Ayrıldıktan sonra bile sürekli görüşmemiz. 


8 madde halinde sizlere nasıl adatıldığımı kanıtladığıma göre artık hepimiz bu konuda hem fikir olmuş olmalıyız. Evet aldatılmıştım, hem de çok acı bir şekilde. Çevremdeki herkes aldatıldığımı bana bir şekilde açıklamaya çalışsa da ben ısrarla inanmak istemiyor hala kendi kurduğum dünyamda, olan her şeyi reddetmeye çalışyordum. 

Şimdilerde dönüp bakınca anlıyorum ki aslında korktuğum şey aldatılmış olduğum gerçeği ile yüzleşmek değildi. Ben üzülmekten korkuyordum. Bu hayattaki en büyük korkularından biri sevdiklerini üzmek ve sevildikleri tarafından üzülmek olan biri olarak inkar etmek öylesine kolay öylesine basit bir kaçış yolu olarak gelmişti ki bana... Acılarından kaçmak bu dünyadaki en büyük korkaklıkmış o zamanlar bunu bilmiyordum. Çünkü o zamana kadar hiç böylesine canım yanmamış, hiç böylesine küçük düşürülmemiştim. 

Korktum... İnsanların bana acıyan gözlerle bakmasından korktum. Birkaç hafta önce yanımda olan kişilerin birkaç hafta sonra onların mutluluklarını resmedecek kişiler olduğu gerçeği ile yüzleşmekten korktum. Sadece onun değil çevresindeki herkesin bu oyuna alet olmasından ve beni aptal gibi hissettirecek olmasından korktum. İnsan en çok da acılarından korkar ya, ben o acıların baş rolü olacağımı bilmekten korktum. 

Sadece bana olan sevgisinin bittiğine ve basit bir ayrılık olmuş olduğuna inanmak istedim. Bitti, geçti ve gitti. Ama ne oluyor biliyor musunuz ? Her şeyden çok sizi deliler gibi sevdiğini bildiğiniz kişinin, daha günler önce sevgi ile elinizi tutan kişinin, birçok şeyden vazgeçip hayatınızın merkezine aldığınız o kişinin artık sizi öyle sevmediği gerçeği ile yüzleşiyorsunuz. İnanamıyorsunuz, inanmak istemiyorsunuz. Size “seni sevmeyi seviyorum” diyen kişinin sizi bir başkası için sevmeyi bırakmasına bir türlü inanamıyorsunuz. Gözündeki parlamayı, aşkı, sevgiyi, kimi zaman sizin için göz yaşı döken o gözlerdeki o ışığın sonsuza dek sönmüş olduğuna inanamıyorsunuz. 
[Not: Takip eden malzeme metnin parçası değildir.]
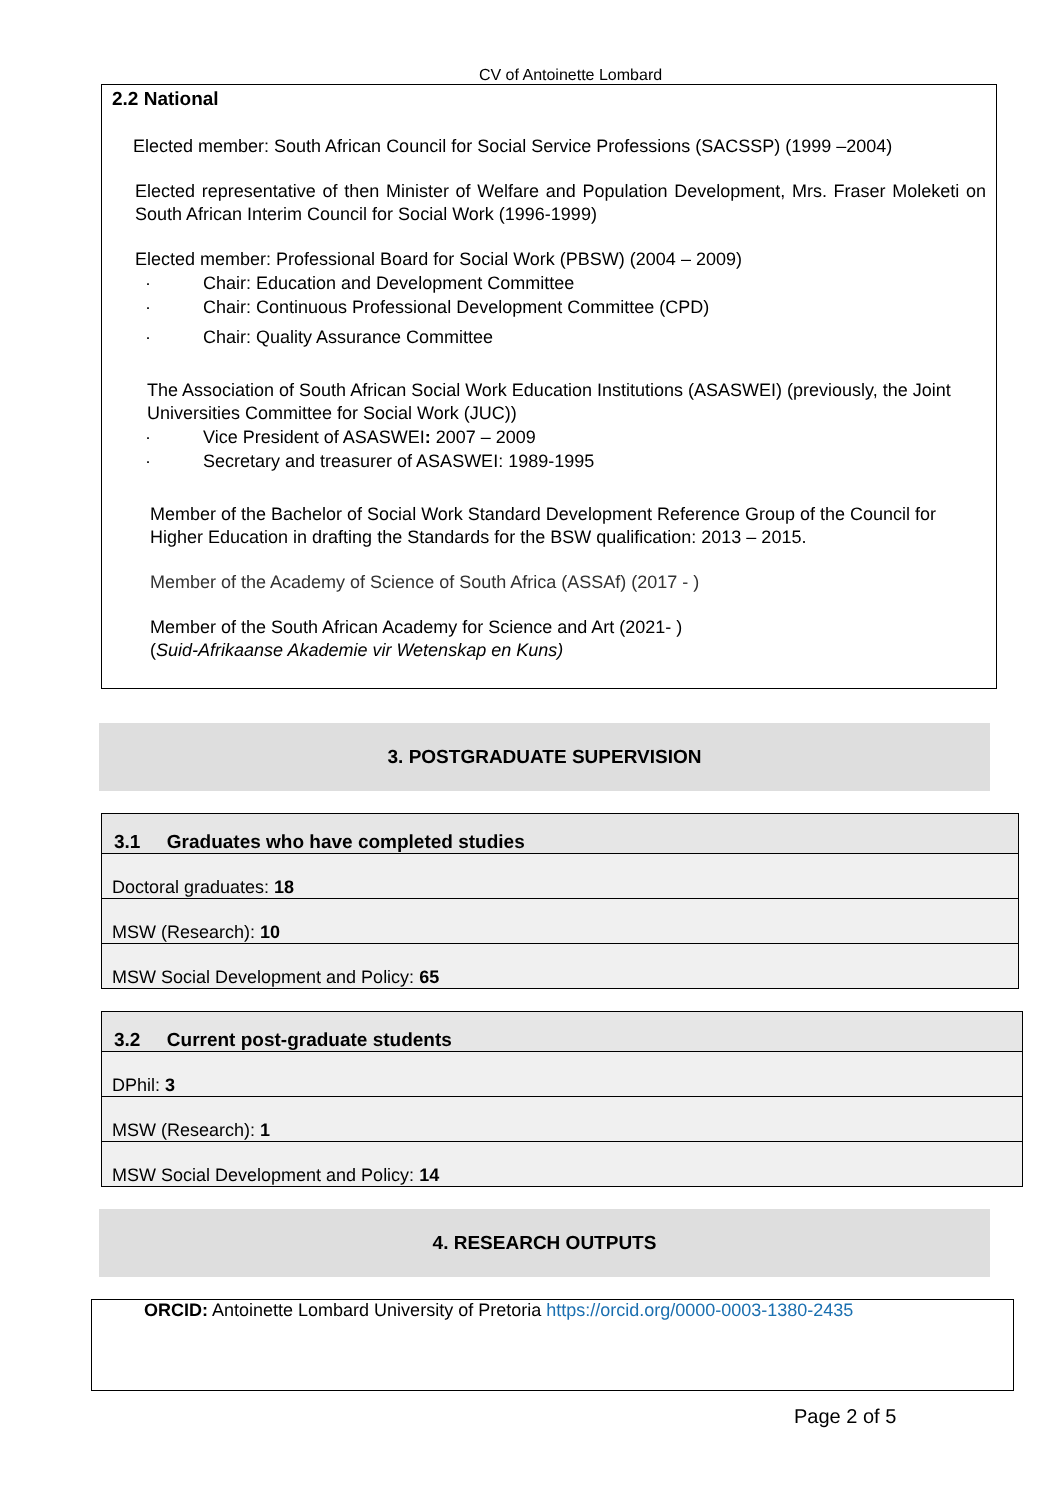CV of Antoinette Lombard
2.2 National
Elected member: South African Council for Social Service Professions (SACSSP) (1999 –2004)
Elected representative of then Minister of Welfare and Population Development, Mrs. Fraser Moleketi on South African Interim Council for Social Work (1996-1999)
Elected member: Professional Board for Social Work (PBSW) (2004 – 2009)
· Chair: Education and Development Committee
· Chair: Continuous Professional Development Committee (CPD)
· Chair: Quality Assurance Committee
The Association of South African Social Work Education Institutions (ASASWEI) (previously, the Joint Universities Committee for Social Work (JUC))
· Vice President of ASASWEI: 2007 – 2009
· Secretary and treasurer of ASASWEI: 1989-1995
Member of the Bachelor of Social Work Standard Development Reference Group of the Council for Higher Education in drafting the Standards for the BSW qualification: 2013 – 2015.
Member of the Academy of Science of South Africa (ASSAf) (2017 - )
Member of the South African Academy for Science and Art (2021- )
(Suid-Afrikaanse Akademie vir Wetenskap en Kuns)
3. POSTGRADUATE SUPERVISION
| 3.1 Graduates who have completed studies |
| --- |
| Doctoral graduates: 18 |
| MSW (Research): 10 |
| MSW Social Development and Policy: 65 |
| 3.2 Current post-graduate students |
| --- |
| DPhil: 3 |
| MSW (Research): 1 |
| MSW Social Development and Policy: 14 |
4. RESEARCH OUTPUTS
ORCID: Antoinette Lombard University of Pretoria https://orcid.org/0000-0003-1380-2435
Page 2 of 5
Bir daha hiç kimseyi onun kadar sevemeyeceğinize ve hiç kimse tarafından böyle sevilemeyeceğinize öyle bir inanıyorsunuz ki onun yüzüne bile “Emin ol hiç kimse benim seni sevdiğim gibi sevmeyecek bir daha seni.” bile diyebilecek cesareti bulabiliyorsunuz kendinizde. Çünkü bu gerçeğe tutunmak size iyi geliyor. Sonra “Yok yok o kendinde değil, beni hala seviyor ama inkar ediyor çünkü kızgın” diyorsunuz kendi kendinize. Sahi hep size kızgındı son zamanlarda değil mi ? Siz illa ki bir şeyler yapmışsınızdır kızdırmak için onu. Ya da üzmüşsünüzdür. Onun da üzüldüğü için kafası karışmıştır. Suç onda değil ki ! Herkes boşluktayken kafası karışabilir. Onun bu boşluğundan yararlanan o kız tek suçlu. Senin hayatını mahvetmeye çalışan o kız.

Her geçen gün kendinizi yanlış bir şey yapmadığına ikna etmekle geçiyor böyle diye diye... Ama farkında değilsiniz hep bir suçlu arayışındasınız aslında. Bu yaşananlarının sorumluluğunu biri üstlenmeli çünkü. Fakat her günün sonunda yine tek suçlunun kendiniz olduğuna karar verecek kadar aklınızı kaybedebiliyorsunuz. Ben yaptım, onu ben uzaklaştırdım. Ben onu kendi ellerimle o kıza ittim demeye başlıyorsunuz. Sonra ne mi oluyor ? Artık kendinizi kaybediyorsunuz. Kendi elleri ile kendi hayatını mahvetmiş biri olarak hiçbir şeyi hak etmediğinize o kadar inanıyorsunuz ki yaşanan tüm kötü şeylerin sorumluluğunu üstlenecek kadar kendinizi kaybediyorsunuz. İşte hayatınızın dönüm noktası da burası oluyor. Eğer çevrenizde size değer veren hakiki dostlar biriktirmiş, iyi arkadaşlıklar edinebilmiş bir insansanız şanslısınız demektir. Çünkü ben öyle yaptım. Kaybettiğimi düşündüğüm bir şeyin boşluğunu bana değer veren insanlar ile doldurdum. Onlara adeta tutundum. Onlar da bana tutundular. İşte o zaman anlıyor insan, onsuz yapamam dediği birçok kişi hayatından çıktığında onlarsız çok daha mutlu bir insan olabileceğini. Mutluluk kavramını bir insana atfetmeden de mutlu olunabileceğini. 

Olabilirsiniz, çünkü mutlu olmak düşünüldüğü kadar zor değil. Eğer mutluluğu doğru yerde arıyorsanız mutlu olmamak için bir sebebiniz yok.